A recent insight I heard on a podcast has been noodling around in my brain:
The things we admire in other people are actually our own strengths. And the things that annoy us most? They’re often our weaknesses.
I think this idea is psychologically grounding in a way that forces self-reflection. It made me ask:
What traits or values do I truly admire in others?
And what’s the difference between admiration and envy?
Is envy just admiration turned into resentment?
The traits we notice most in others—good or bad—are probably mirrors. They reflect, on a subconscious level, aspects of ourselves: strengths that lie dormant, or unresolved insecurities that haven’t been addressed. Admiration shows you what’s possible. Annoyance shows you what you avoid.
Admiration
Ever watched someone do something better than you and, instead of saying “Screw them,” felt drawn to it? Felt inspired? That’s admiration. It’s not envy. It’s resonance.
For example, I admire bold speakers. Not because I’m a bad one—in fact, I think public speaking is one of my strengths. But when I see someone really command a room, I don’t feel threatened. I feel fired up. I want to get better too.
Admiration can be a compass—it pulls you toward your better self.
Who I Admire
Once I understood that admiration reflects the values I aspire to, I made a list. Here’s who I admire—and why:
Scott is a NYU professor and successful entrepreneur turned media machine. I don’t always agree with him (which might be the most common compliment he gets), but I respect his boldness, his clarity in speaking truth, and his ability to challenge norms. His writing in No Mercy/No Malice is crisp and unapologetic. He commands attention with stats, sarcasm, and substance. I admire him so much I named my own writing outlet The Prof Z Project as a nod to his Prof G Pod.
I’ve been a fan since The 4-Hour Workweek published almost 20 years ago. Tim lives in frameworks. He experiments on himself and lives with intention. His systems thinking encouraged me to build my own tools and templates. He’s a reminder that life can be designed, not defaulted.
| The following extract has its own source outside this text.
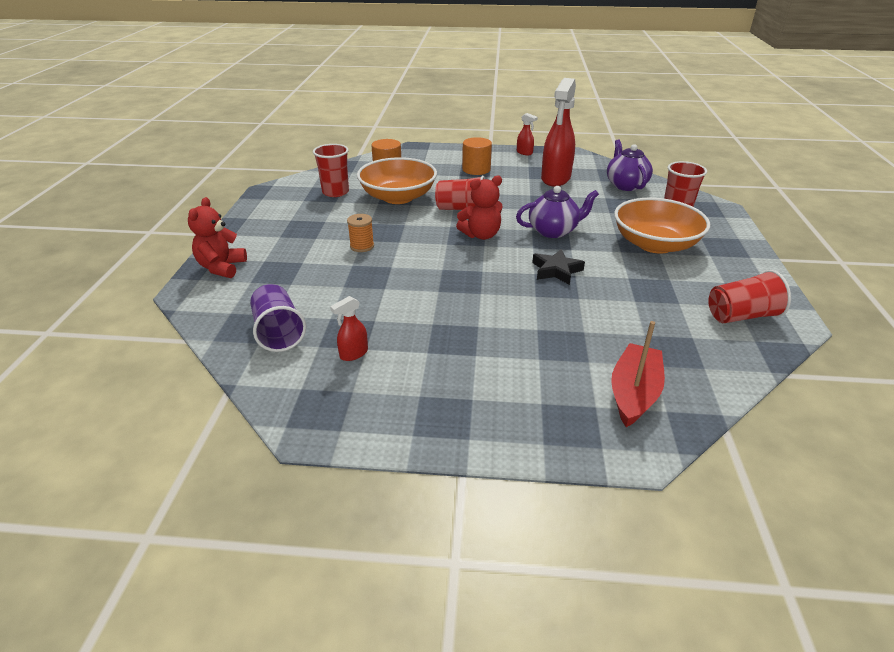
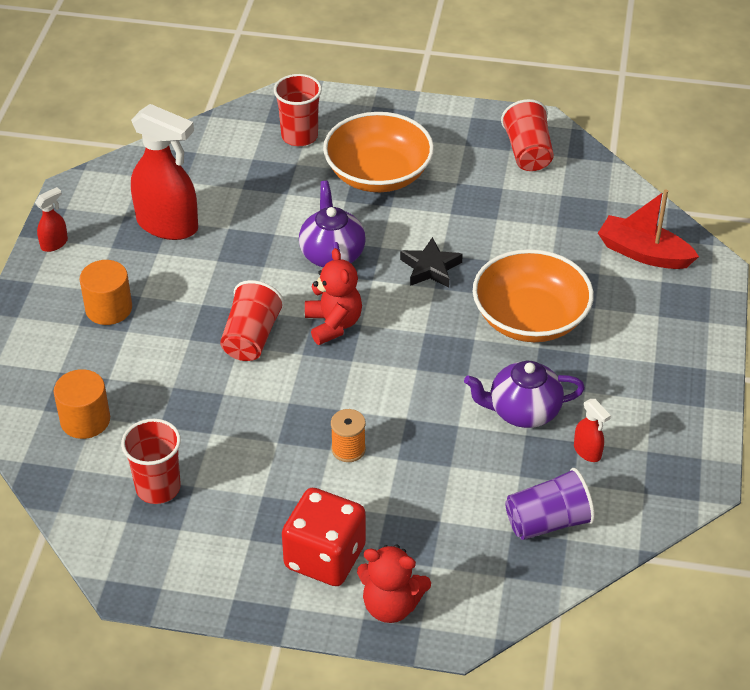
camera: 85 degrees left, 10 degrees up
orange bowl [357,157,437,204] -> orange bowl moved to [473,249,594,342]
purple teapot [607,139,653,191] -> purple teapot moved to [464,361,585,428]
none -> red dice [282,488,366,586]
A fellow West Pointer, veteran, UT professor, and Austinite. Joseph is humble, mission-driven, and always building up others. I admire how he lifts people around him while getting sh*t done. I see his path as a version of what I hope mine evolves into.
Chris has a quiet intensity and deep curiosity. He packages intellectual insights in short, powerful maxims. That’s how I think too—I latch onto ideas and try to make them my own. He makes learning accessible, and I admire that as an educator.
A walking embodiment of discipline equals freedom. He’s not pretending. He lives it. That level of consistency and authenticity is rare. I like to think I’m disciplined—but watching Jocko reminds me there’s still another gear.
These people all operate with clarity, courage, and conviction. They run their lives like a well-designed system—and they scale their insight into action. That’s what I want to be known for too.
They’re not perfect. But perfect isn’t the goal.
Perfect means you’re done.
And I’m not done.
What Annoys Me (and Why It Matters)
Let me be brief, because I don’t like dwelling on the negative. But these irritations are signals. They help me understand my boundaries, my values—and maybe even the traps I want to avoid falling into.
• The need for extreme control or power
I value flexibility and earned influence, not dominance. I also value results. Getting things done without controlling everything—that’s impressive. With enough resources, anyone can eliminate risk. But doing something meaningful when you don’t hold all the strings? That’s leadership.
• People who are always unhappy
I believe happiness is largely a choice. I'm not talking about clinical depression or mental illness here—those are real, and they deserve support. I also recognize that genuine hardship and systemic challenges can create real barriers to people's wellbeing. But for most people, most of the time, happiness is a perspective. A mindset. And a decision. If your subconscious goal is to be unhappy, you'll find reasons to be. But the same is true the other way. I build systems to keep that perspective top of mind. Abundance is real—but you have to choose to see it, even when circumstances make that choice more difficult. Life is not supposed to be easy, but you can make the best of it while you're here.
• People who are fake or manipulative
This behavior feels dishonest. Yes, we all “play roles” at work or with strangers. But I’m talking about something deeper—when someone pretends to be someone they’re not in order to take. I prize genuine, earned trust. And I work in spaces (corporate, academia) where masks are common—so I may be especially sensitive to this. What bothers me most is seeing inauthenticity used as a tool to gain advantage rather than as a shield for vulnerability. True influence, in my view, comes from substance and genuine connection, not performance.
Mirrors
These annoyances might just be guardrails I set for myself:
I avoid becoming controlling by leaning into systems, openness, and adaptability.
I avoid emotional fragility by separating actions and tasks from feeling.
I avoid manipulation by surrounding myself with people who are real.
Both admiration and annoyance are mirrors.
What you admire is your aspirational self.
What you resent may be where your values are violated.
Try This
Do the honest audit for yourself:
Who do you admire, and why?
What does it say about the person you want to become?
What behaviors bother you?
What do they reveal about what you need to protect—or improve?
The world and what we are drawn to reflects who we are. We just might learn something if we pay attention.